(Text data extracted from pages)
□ □ □ □
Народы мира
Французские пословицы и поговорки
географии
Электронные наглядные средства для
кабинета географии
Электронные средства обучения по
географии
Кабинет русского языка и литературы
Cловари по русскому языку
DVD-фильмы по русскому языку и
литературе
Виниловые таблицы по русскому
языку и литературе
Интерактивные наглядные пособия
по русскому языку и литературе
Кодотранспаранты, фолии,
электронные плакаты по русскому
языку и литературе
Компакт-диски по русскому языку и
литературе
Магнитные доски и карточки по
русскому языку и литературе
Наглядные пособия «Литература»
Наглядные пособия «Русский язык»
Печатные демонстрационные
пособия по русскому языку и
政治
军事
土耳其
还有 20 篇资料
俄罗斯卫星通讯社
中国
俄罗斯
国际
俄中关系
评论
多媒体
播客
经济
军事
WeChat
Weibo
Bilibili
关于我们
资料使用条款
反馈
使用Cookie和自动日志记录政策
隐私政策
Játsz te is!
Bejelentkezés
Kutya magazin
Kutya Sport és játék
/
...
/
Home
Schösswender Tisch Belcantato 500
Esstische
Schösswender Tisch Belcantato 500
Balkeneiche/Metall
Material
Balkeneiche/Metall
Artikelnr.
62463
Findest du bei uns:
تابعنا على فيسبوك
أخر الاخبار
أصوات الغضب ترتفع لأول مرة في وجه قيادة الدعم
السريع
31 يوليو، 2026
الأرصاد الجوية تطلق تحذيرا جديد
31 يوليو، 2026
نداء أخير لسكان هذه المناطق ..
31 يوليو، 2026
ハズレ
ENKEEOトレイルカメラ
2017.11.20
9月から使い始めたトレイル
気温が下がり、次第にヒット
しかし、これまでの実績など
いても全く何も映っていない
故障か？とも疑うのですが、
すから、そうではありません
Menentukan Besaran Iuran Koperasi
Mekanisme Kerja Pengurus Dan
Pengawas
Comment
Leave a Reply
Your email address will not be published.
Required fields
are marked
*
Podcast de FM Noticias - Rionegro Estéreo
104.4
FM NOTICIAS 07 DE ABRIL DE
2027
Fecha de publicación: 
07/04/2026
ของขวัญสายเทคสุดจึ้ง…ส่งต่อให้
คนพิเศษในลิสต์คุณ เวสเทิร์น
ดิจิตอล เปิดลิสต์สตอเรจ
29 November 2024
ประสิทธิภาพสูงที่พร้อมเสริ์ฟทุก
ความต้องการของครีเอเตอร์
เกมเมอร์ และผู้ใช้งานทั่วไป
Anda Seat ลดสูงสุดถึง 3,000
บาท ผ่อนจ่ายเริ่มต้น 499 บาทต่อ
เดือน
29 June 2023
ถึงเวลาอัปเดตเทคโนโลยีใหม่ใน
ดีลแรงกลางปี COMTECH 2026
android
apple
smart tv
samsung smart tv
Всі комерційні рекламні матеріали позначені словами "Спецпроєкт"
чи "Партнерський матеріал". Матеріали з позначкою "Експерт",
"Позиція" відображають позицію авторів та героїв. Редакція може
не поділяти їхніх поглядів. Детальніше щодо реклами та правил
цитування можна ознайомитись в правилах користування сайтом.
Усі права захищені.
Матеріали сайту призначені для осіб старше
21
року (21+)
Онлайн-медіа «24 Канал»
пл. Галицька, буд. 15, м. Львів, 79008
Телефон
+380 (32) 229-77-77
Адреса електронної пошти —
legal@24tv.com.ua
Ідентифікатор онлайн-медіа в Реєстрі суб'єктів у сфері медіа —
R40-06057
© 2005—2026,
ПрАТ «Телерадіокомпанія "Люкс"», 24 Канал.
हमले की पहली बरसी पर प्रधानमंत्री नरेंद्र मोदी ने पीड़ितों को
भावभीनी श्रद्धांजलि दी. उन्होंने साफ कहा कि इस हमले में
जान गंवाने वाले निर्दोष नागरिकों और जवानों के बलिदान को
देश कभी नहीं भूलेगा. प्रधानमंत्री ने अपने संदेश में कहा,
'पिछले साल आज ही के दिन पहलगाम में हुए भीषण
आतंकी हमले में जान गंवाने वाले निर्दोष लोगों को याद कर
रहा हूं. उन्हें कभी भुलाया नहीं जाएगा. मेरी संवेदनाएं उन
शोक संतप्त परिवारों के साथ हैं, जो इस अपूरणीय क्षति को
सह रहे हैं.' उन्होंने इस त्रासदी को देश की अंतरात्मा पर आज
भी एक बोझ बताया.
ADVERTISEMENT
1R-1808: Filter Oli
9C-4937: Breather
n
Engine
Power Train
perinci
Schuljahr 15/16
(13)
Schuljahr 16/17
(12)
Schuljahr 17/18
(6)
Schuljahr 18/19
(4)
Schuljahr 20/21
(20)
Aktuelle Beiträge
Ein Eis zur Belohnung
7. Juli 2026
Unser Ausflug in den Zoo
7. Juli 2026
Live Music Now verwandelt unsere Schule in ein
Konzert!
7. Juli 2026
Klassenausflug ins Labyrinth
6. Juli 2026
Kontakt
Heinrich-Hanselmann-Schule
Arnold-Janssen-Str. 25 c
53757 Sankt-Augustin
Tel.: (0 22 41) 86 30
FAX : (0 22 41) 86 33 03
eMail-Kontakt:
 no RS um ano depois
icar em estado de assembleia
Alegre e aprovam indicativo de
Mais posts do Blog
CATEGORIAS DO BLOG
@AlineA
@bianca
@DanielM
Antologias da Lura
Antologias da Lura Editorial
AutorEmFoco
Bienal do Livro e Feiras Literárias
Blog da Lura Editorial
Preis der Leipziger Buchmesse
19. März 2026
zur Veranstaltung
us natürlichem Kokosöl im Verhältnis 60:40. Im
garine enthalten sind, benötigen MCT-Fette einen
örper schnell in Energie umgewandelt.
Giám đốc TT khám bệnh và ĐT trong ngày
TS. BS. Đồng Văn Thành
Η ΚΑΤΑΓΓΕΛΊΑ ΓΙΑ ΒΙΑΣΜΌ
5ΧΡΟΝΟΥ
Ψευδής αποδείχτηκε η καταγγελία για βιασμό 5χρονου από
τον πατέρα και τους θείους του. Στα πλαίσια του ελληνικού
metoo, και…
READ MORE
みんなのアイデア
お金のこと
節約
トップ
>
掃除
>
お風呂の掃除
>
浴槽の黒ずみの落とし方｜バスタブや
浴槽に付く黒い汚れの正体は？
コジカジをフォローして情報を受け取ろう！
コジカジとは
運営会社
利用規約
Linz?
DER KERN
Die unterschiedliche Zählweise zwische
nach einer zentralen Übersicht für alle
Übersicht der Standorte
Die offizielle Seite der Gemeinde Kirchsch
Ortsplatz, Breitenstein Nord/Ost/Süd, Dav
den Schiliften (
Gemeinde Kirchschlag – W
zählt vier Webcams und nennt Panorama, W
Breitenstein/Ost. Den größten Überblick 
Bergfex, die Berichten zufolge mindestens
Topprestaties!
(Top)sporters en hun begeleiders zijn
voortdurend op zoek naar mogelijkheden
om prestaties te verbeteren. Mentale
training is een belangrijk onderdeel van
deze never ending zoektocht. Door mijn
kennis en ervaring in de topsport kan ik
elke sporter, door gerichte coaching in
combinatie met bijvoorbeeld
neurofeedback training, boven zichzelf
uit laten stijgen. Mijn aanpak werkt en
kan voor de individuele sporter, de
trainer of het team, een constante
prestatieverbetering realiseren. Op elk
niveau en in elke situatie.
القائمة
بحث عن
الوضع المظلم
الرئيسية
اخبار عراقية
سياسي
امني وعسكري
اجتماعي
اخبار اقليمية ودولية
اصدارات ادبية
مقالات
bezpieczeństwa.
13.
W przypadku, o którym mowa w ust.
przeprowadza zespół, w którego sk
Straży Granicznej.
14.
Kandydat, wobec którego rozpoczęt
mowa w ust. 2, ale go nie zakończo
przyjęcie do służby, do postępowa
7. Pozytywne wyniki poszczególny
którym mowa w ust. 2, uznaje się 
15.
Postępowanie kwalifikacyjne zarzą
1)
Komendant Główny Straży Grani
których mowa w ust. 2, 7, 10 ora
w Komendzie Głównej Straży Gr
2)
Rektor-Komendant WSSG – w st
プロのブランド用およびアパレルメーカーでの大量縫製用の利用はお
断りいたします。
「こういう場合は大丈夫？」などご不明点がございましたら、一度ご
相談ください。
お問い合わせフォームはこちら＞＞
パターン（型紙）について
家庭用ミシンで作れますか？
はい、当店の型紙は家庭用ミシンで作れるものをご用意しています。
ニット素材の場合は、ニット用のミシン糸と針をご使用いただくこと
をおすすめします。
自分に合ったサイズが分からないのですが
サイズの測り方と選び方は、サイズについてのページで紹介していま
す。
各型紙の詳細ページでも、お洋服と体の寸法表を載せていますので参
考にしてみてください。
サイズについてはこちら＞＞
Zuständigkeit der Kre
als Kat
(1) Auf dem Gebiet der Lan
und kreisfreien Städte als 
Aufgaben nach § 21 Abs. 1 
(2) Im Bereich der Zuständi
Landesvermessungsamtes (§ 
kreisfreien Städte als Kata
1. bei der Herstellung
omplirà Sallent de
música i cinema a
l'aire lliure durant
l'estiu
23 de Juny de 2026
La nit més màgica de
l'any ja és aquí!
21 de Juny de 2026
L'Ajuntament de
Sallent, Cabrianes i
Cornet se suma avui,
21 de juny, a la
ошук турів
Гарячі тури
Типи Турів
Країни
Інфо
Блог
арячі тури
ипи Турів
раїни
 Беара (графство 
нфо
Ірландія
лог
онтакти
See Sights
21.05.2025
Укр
□ □ □ □
EXERCISE INSTRUCTIONS: Can you transcribe the entries from the start through the line containing "ดิจิตอล เปิดลิสต์สตอเรจ", including both ends?

TASK RESULT:
Народы мира
Французские пословицы и поговорки
географии
Электронные наглядные средства для
кабинета географии
Электронные средства обучения по
географии
Кабинет русского языка и литературы
Cловари по русскому языку
DVD-фильмы по русскому языку и
литературе
Виниловые таблицы по русскому
языку и литературе
Интерактивные наглядные пособия
по русскому языку и литературе
Кодотранспаранты, фолии,
электронные плакаты по русскому
языку и литературе
Компакт-диски по русскому языку и
литературе
Магнитные доски и карточки по
русскому языку и литературе
Наглядные пособия «Литература»
Наглядные пособия «Русский язык»
Печатные демонстрационные
пособия по русскому языку и
政治
军事
土耳其
还有 20 篇资料
俄罗斯卫星通讯社
中国
俄罗斯
国际
俄中关系
评论
多媒体
播客
经济
军事
WeChat
Weibo
Bilibili
关于我们
资料使用条款
反馈
使用Cookie和自动日志记录政策
隐私政策
Játsz te is!
Bejelentkezés
Kutya magazin
Kutya Sport és játék
/
...
/
Home
Schösswender Tisch Belcantato 500
Esstische
Schösswender Tisch Belcantato 500
Balkeneiche/Metall
Material
Balkeneiche/Metall
Artikelnr.
62463
Findest du bei uns:
تابعنا على فيسبوك
أخر الاخبار
أصوات الغضب ترتفع لأول مرة في وجه قيادة الدعم
السريع
31 يوليو، 2026
الأرصاد الجوية تطلق تحذيرا جديد
31 يوليو، 2026
نداء أخير لسكان هذه المناطق ..
31 يوليو، 2026
ハズレ
ENKEEOトレイルカメラ
2017.11.20
9月から使い始めたトレイル
気温が下がり、次第にヒット
しかし、これまでの実績など
いても全く何も映っていない
故障か？とも疑うのですが、
すから、そうではありません
Menentukan Besaran Iuran Koperasi
Mekanisme Kerja Pengurus Dan
Pengawas
Comment
Leave a Reply
Your email address will not be published.
Required fields
are marked
*
Podcast de FM Noticias - Rionegro Estéreo
104.4
FM NOTICIAS 07 DE ABRIL DE
2027
Fecha de publicación: 
07/04/2026
ของขวัญสายเทคสุดจึ้ง…ส่งต่อให้
คนพิเศษในลิสต์คุณ เวสเทิร์น
ดิจิตอล เปิดลิสต์สตอเรจ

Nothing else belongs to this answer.